(Saved entries)
- Opening Delimiter -

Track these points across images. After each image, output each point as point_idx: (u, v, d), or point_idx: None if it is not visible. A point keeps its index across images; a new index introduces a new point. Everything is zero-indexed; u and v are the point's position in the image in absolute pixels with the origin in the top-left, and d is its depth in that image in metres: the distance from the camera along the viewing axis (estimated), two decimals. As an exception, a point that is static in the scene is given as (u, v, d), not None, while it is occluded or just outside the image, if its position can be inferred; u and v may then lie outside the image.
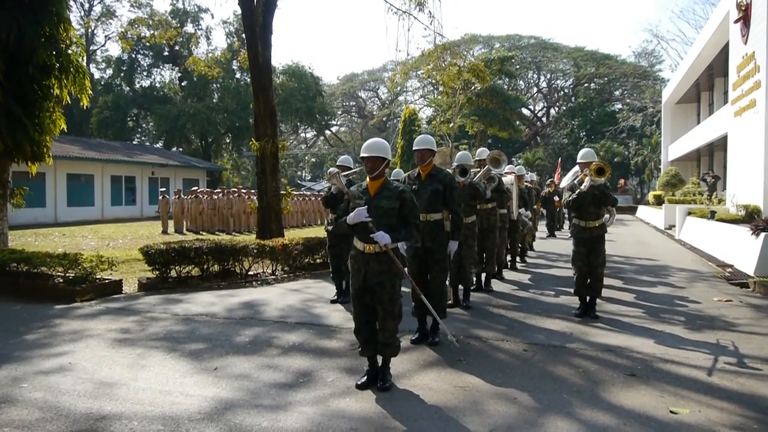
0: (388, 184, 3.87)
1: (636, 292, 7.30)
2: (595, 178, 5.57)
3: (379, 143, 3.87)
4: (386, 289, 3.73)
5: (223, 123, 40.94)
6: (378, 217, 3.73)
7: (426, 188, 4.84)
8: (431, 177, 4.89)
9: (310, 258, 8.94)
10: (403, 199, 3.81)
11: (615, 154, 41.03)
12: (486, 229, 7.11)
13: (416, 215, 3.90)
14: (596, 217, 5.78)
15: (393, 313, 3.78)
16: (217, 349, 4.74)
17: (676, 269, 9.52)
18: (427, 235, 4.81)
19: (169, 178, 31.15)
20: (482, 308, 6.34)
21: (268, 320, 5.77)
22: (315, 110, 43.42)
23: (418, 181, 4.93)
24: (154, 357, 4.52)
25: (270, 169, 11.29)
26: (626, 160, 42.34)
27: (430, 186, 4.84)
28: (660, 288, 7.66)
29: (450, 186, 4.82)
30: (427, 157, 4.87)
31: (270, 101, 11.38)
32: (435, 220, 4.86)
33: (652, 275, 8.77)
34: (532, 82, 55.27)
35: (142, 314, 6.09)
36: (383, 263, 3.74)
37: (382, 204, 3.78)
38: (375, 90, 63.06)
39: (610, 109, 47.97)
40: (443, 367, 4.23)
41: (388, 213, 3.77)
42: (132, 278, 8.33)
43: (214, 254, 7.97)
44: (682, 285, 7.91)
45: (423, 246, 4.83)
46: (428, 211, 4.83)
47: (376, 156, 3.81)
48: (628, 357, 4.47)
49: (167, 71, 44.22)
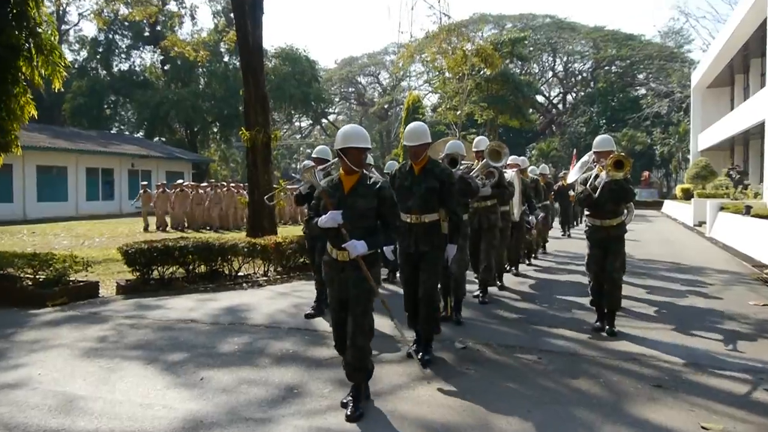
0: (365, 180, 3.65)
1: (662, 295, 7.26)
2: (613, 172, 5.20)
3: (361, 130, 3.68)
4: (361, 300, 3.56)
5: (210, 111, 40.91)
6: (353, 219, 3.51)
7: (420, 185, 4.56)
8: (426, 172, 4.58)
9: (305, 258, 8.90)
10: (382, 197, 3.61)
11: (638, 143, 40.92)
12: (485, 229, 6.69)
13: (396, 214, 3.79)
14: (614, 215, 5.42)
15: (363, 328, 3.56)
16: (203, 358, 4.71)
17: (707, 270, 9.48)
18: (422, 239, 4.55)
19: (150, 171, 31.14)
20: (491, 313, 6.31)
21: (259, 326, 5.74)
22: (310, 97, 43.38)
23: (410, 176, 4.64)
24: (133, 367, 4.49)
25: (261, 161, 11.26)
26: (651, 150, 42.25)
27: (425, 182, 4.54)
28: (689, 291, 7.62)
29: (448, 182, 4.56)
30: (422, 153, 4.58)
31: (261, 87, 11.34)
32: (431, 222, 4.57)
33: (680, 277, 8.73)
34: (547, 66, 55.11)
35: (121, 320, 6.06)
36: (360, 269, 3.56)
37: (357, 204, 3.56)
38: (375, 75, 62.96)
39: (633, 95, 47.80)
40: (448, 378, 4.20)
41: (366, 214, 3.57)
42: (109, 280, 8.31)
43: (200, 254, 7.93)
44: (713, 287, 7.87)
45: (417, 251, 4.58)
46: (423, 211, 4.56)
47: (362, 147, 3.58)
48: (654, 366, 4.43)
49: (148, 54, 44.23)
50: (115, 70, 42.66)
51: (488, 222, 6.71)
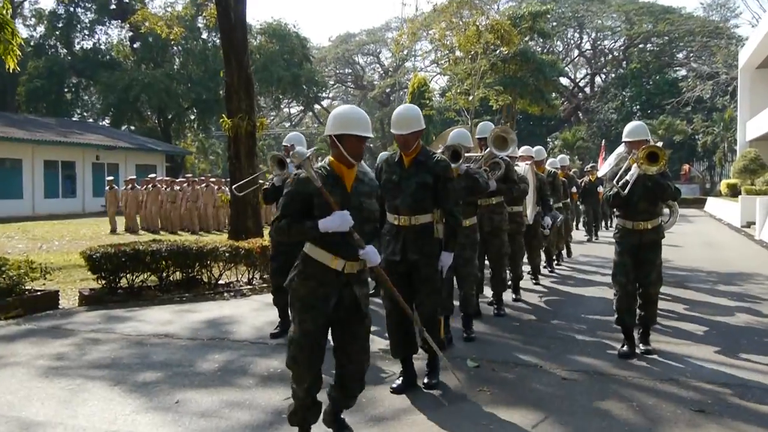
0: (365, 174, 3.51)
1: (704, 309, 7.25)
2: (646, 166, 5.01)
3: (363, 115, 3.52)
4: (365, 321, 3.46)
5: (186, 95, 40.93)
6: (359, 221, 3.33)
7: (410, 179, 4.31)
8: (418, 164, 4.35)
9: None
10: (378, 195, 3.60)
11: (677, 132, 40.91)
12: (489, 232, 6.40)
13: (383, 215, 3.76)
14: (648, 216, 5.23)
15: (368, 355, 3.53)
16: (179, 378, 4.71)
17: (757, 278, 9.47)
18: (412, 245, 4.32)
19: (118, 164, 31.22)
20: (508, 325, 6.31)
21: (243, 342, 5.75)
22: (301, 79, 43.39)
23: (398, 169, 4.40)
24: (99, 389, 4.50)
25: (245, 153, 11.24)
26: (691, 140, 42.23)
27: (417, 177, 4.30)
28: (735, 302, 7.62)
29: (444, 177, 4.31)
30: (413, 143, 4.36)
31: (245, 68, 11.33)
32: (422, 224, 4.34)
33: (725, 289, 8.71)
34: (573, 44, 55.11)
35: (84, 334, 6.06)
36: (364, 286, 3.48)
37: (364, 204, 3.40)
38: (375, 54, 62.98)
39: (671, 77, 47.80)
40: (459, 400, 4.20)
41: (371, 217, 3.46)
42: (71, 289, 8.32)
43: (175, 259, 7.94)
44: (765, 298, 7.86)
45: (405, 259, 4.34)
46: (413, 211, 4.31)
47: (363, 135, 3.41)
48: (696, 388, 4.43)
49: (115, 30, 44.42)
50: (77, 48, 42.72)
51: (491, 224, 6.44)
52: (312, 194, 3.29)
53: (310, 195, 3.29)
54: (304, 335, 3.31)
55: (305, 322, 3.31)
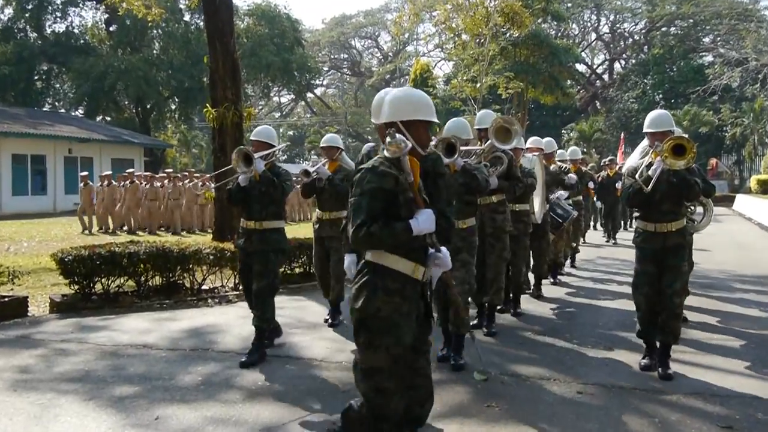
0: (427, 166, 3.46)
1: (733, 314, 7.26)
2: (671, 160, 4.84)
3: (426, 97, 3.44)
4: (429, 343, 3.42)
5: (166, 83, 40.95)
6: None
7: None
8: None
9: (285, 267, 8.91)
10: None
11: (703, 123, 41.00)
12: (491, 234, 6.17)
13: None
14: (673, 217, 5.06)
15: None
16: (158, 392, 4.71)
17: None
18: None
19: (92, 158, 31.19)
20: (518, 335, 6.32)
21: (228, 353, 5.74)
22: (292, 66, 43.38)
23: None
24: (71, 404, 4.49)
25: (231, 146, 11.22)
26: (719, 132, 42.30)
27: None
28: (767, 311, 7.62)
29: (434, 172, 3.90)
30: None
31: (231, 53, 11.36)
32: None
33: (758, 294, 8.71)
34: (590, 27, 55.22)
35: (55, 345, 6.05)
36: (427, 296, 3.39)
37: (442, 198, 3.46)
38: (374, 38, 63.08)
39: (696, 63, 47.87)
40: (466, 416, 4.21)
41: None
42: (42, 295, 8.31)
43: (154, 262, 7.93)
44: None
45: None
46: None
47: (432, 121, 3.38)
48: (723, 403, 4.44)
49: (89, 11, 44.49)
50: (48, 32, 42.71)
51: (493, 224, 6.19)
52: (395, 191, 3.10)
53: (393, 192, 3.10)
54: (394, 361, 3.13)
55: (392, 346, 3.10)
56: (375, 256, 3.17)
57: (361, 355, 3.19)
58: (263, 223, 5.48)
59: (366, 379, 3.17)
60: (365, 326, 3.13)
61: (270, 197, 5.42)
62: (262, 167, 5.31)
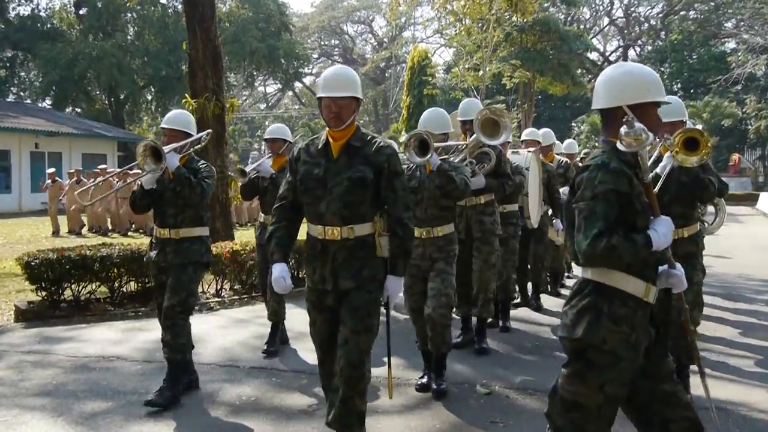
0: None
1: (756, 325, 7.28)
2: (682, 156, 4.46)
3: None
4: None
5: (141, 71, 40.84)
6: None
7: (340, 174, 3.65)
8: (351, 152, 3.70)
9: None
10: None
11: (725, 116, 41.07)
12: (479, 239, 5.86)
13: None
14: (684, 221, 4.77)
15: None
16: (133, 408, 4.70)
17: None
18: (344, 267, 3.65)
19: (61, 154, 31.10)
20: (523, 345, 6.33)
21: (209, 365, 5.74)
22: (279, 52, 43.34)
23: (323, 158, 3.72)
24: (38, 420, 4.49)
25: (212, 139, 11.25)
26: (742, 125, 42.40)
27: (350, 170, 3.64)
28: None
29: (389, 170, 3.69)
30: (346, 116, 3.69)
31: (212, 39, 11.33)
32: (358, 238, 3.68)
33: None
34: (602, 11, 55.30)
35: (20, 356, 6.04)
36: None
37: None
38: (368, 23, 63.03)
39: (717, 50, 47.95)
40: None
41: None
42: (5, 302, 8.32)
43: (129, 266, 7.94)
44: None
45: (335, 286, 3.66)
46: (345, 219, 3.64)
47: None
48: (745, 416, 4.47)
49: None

- Closing Delimiter -

**Try it**
Send back an exact copy of only the lines from the line with "37: (442, 198, 3.46)" up to and including the line with "62: (262, 167, 5.31)" in the data above.

**Reply**
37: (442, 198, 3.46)
38: (374, 38, 63.08)
39: (696, 63, 47.87)
40: (466, 416, 4.21)
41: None
42: (42, 295, 8.31)
43: (154, 262, 7.93)
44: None
45: None
46: None
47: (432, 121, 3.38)
48: (723, 403, 4.44)
49: (89, 11, 44.49)
50: (48, 32, 42.71)
51: (493, 224, 6.19)
52: (395, 191, 3.10)
53: (393, 192, 3.10)
54: (394, 361, 3.13)
55: (392, 346, 3.10)
56: (375, 256, 3.17)
57: (361, 355, 3.19)
58: (263, 223, 5.48)
59: (366, 379, 3.17)
60: (365, 326, 3.13)
61: (270, 197, 5.42)
62: (262, 167, 5.31)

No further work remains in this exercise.